Arrange the lines of the records below as a Markdown table with the columns "Row" and "Line", numbering each row and leaving out blank lines. Omit the pictures from the table.

*** Block opens ***

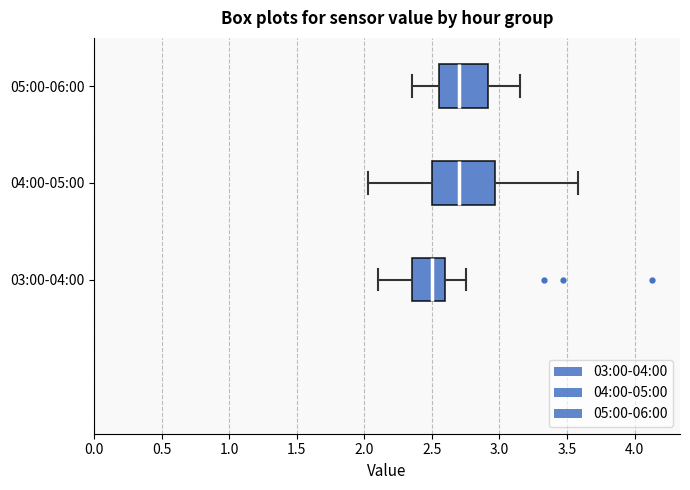

Reading bottom to top, transcribe this box plot: for each box, give where its median line is, the range the box spans, and where its two whiskers end, as read against the x-axis. The values are not printed on the chart, so give them approximately, as read against the axis.

03:00-04:00: median 2.50, box 2.35 to 2.60, whiskers 2.10 to 2.75
04:00-05:00: median 2.70, box 2.50 to 2.95, whiskers 2.05 to 3.60
05:00-06:00: median 2.70, box 2.55 to 2.90, whiskers 2.35 to 3.15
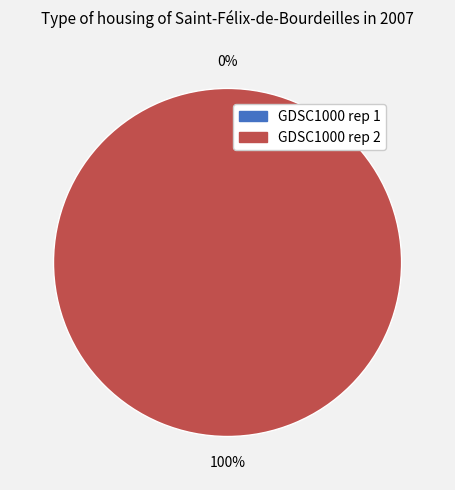

Which slice is the smallest?

GDSC1000 rep 1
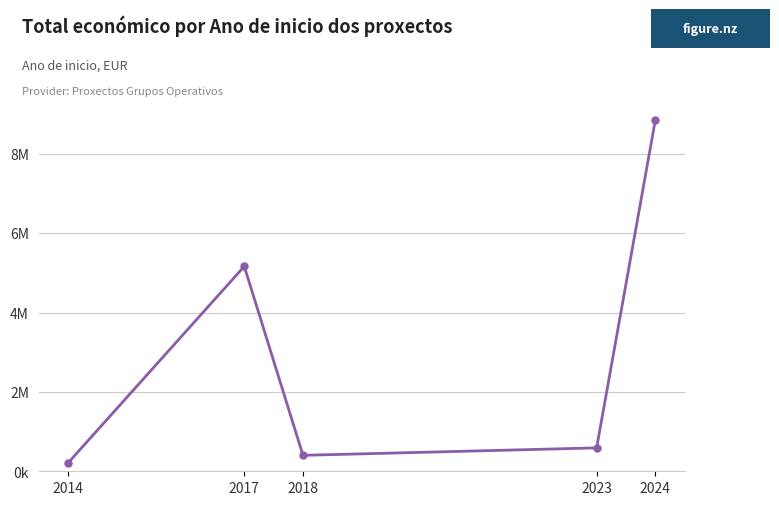

Is this an area chart (filled region under the line)?

No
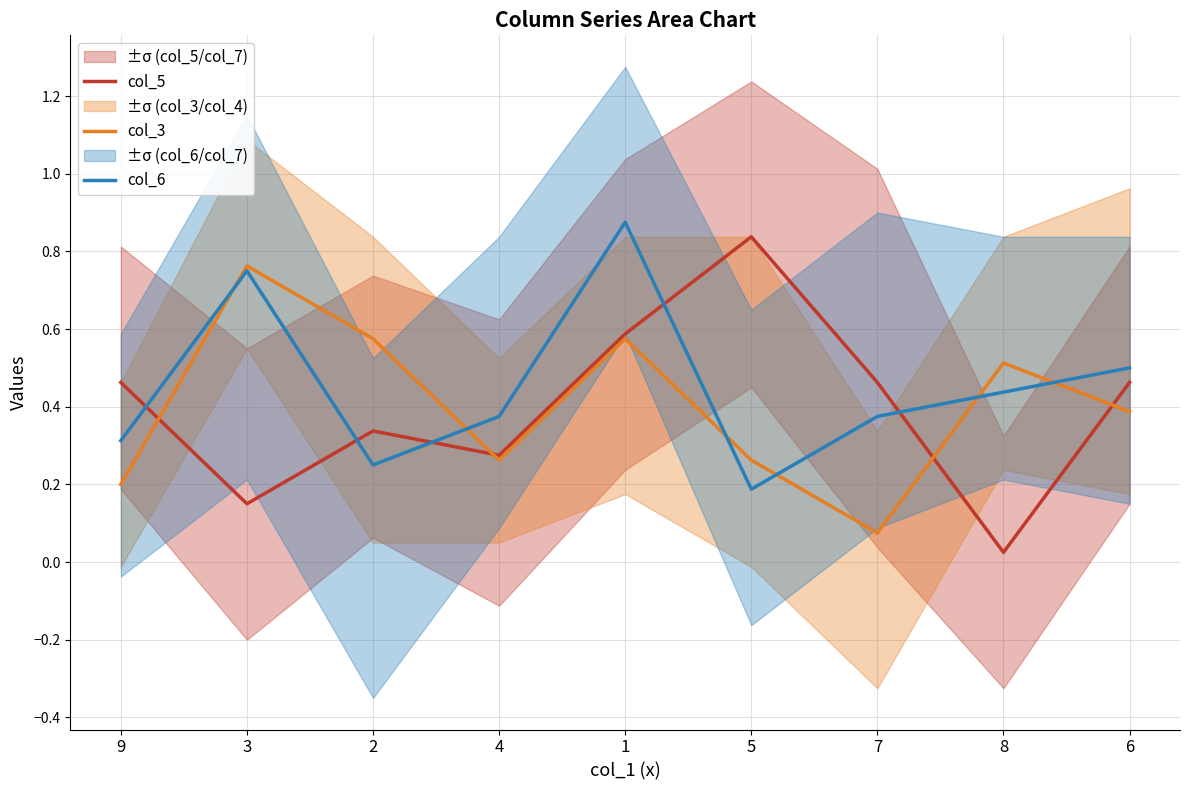

True or false: col_6 and col_5 cross at least once.

True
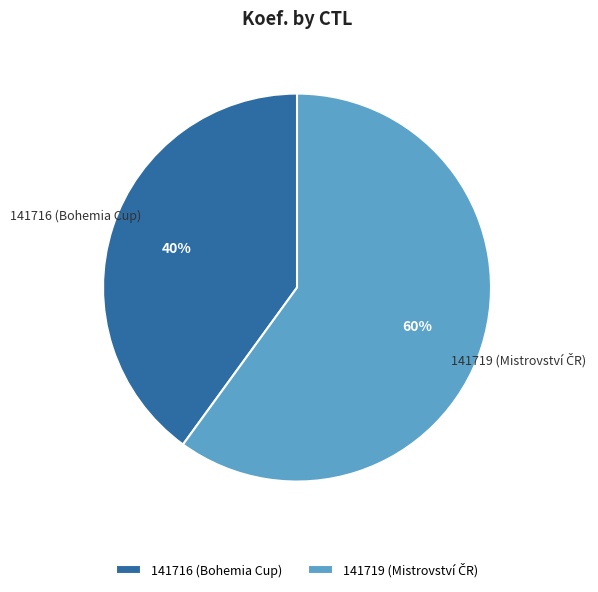

Which has a higher value, 141716 or 141719?

141719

*** Block closes ***

* Solution to this task *
| Row | Line |
|---|---|
| 1 | Reading bottom to top, transcribe this box plot: for each box, give where its median line is, the range the box spans, and where its two whiskers end, as read against the x-axis. The values are not printed on the chart, so give them approximately, as read against the axis. |
| 2 | 03:00-04:00: median 2.50, box 2.35 to 2.60, whiskers 2.10 to 2.75 |
| 3 | 04:00-05:00: median 2.70, box 2.50 to 2.95, whiskers 2.05 to 3.60 |
| 4 | 05:00-06:00: median 2.70, box 2.55 to 2.90, whiskers 2.35 to 3.15 |
| 5 | Which slice is the smallest? |
| 6 | GDSC1000 rep 1 |
| 7 | Is this an area chart (filled region under the line)? |
| 8 | No |
| 9 | True or false: col_6 and col_5 cross at least once. |
| 10 | True |
| 11 | Which has a higher value, 141716 or 141719? |
| 12 | 141719 |